**Data**
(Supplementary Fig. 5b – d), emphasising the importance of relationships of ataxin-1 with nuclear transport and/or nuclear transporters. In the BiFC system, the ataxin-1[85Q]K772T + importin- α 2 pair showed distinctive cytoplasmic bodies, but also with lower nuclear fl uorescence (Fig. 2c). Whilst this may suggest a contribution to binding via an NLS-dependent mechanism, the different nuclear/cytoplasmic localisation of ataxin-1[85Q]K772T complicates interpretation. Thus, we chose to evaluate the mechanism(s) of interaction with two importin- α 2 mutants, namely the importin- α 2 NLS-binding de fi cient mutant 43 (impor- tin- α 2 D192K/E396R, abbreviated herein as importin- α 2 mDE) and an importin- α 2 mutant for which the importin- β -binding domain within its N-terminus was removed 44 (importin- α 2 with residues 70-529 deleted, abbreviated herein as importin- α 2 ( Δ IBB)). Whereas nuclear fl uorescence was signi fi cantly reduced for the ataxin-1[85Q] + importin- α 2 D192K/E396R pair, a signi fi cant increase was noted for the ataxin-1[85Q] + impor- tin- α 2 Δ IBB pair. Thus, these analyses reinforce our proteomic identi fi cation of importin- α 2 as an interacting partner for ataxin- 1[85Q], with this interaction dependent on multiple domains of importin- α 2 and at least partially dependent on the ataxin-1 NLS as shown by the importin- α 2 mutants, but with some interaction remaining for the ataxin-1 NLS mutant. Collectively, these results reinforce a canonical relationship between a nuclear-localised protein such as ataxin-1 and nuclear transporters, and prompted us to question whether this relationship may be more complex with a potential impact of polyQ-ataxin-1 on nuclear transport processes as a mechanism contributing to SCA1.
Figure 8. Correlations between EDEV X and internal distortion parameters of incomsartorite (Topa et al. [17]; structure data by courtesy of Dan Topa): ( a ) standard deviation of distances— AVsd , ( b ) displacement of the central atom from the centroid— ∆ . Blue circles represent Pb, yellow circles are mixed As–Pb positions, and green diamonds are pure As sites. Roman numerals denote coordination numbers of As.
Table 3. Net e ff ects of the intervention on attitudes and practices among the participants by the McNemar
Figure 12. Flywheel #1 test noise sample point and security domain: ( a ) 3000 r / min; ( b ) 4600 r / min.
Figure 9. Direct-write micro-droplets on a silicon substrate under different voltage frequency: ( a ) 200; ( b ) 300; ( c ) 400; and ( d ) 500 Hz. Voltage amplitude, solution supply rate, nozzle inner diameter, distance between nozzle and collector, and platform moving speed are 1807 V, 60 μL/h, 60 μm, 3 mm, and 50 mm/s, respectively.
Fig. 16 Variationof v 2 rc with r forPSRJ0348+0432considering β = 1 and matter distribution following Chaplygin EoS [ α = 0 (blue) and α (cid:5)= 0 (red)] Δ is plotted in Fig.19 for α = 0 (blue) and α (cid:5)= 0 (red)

**To do**
Apply a filter for "Figure" to the data above, then copy each line that matches.

**Solution to this exercise**
Figure 8. Correlations between EDEV X and internal distortion parameters of incomsartorite (Topa et al. [17]; structure data by courtesy of Dan Topa): ( a ) standard deviation of distances— AVsd , ( b ) displacement of the central atom from the centroid— ∆ . Blue circles represent Pb, yellow circles are mixed As–Pb positions, and green diamonds are pure As sites. Roman numerals denote coordination numbers of As.
Figure 12. Flywheel #1 test noise sample point and security domain: ( a ) 3000 r / min; ( b ) 4600 r / min.
Figure 9. Direct-write micro-droplets on a silicon substrate under different voltage frequency: ( a ) 200; ( b ) 300; ( c ) 400; and ( d ) 500 Hz. Voltage amplitude, solution supply rate, nozzle inner diameter, distance between nozzle and collector, and platform moving speed are 1807 V, 60 μL/h, 60 μm, 3 mm, and 50 mm/s, respectively.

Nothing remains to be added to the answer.